• [Work to be completed]:
Within the data below, copy each line where the string "айырмачылыктар" is found.

** Input for this task follows **

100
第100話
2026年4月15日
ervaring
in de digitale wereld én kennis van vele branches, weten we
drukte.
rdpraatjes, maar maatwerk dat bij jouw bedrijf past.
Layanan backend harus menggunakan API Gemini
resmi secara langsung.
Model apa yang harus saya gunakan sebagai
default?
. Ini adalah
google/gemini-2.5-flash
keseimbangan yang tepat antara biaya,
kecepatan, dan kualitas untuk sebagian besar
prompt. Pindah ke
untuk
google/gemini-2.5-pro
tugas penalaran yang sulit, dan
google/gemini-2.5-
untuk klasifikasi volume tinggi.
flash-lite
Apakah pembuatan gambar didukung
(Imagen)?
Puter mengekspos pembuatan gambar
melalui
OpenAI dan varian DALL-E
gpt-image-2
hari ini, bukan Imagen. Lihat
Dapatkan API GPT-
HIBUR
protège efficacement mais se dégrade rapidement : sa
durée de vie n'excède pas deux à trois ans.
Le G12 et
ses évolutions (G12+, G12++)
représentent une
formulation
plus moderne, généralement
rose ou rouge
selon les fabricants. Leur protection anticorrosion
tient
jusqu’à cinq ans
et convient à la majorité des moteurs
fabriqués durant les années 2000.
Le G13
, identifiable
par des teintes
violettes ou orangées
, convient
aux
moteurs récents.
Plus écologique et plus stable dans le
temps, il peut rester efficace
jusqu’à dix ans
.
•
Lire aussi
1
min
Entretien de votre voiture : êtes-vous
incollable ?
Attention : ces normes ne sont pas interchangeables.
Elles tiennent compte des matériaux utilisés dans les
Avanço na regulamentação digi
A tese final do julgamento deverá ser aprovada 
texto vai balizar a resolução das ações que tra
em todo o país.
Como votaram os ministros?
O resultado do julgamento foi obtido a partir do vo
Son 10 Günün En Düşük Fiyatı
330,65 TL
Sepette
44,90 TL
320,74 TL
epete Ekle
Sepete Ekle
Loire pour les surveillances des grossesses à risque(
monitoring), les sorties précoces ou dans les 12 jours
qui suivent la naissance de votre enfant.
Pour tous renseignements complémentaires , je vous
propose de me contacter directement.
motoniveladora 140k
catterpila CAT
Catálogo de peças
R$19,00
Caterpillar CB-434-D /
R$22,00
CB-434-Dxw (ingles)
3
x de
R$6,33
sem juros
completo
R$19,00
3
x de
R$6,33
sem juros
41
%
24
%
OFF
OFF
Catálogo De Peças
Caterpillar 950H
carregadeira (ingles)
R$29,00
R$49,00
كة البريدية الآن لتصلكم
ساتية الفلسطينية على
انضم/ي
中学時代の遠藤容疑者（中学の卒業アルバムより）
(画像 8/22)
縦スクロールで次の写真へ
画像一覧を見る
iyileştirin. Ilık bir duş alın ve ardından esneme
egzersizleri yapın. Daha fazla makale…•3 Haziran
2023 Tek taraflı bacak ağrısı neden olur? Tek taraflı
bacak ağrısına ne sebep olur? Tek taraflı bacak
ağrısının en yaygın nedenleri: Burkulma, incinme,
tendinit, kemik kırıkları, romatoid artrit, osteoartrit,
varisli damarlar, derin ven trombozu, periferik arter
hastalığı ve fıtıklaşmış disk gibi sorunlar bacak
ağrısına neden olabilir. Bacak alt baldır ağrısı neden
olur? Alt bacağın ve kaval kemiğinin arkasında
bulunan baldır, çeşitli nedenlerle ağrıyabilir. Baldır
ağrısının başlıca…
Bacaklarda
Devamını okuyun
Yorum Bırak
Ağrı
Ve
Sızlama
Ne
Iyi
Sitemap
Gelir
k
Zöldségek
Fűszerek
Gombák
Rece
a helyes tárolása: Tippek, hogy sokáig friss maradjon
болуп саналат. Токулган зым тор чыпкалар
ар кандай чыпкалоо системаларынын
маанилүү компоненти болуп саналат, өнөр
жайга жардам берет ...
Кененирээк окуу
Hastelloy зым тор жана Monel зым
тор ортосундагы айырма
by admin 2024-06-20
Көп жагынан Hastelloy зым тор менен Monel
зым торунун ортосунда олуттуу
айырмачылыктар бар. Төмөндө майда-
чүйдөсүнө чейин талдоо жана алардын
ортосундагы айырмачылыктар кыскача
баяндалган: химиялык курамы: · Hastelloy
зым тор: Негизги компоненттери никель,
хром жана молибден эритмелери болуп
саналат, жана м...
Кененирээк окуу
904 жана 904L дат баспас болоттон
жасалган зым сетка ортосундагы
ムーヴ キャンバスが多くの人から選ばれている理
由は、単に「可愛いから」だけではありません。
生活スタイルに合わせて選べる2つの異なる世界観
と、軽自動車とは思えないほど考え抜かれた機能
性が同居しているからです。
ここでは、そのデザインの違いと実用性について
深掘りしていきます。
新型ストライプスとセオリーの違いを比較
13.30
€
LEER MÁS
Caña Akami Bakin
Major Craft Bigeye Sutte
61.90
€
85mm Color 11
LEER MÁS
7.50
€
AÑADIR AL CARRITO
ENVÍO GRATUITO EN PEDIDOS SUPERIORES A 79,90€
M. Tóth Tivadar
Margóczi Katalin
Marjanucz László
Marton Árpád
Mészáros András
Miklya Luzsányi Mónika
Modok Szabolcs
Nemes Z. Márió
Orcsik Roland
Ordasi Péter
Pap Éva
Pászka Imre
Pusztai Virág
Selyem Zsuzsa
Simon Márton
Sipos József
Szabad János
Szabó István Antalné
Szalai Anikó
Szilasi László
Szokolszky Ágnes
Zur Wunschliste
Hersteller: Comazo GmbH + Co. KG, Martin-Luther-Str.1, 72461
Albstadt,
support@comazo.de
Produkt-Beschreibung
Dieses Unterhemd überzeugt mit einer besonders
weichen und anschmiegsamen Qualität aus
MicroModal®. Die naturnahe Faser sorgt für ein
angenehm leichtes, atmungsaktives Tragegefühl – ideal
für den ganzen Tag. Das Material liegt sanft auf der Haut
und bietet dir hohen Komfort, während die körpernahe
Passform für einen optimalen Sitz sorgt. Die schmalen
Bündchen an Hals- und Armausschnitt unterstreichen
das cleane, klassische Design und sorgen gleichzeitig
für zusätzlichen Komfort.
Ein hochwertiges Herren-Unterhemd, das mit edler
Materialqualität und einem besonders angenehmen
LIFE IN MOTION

** End of Input for this task **

• [Solution below]:
айырмачылыктар бар. Төмөндө майда-
ортосундагы айырмачылыктар кыскача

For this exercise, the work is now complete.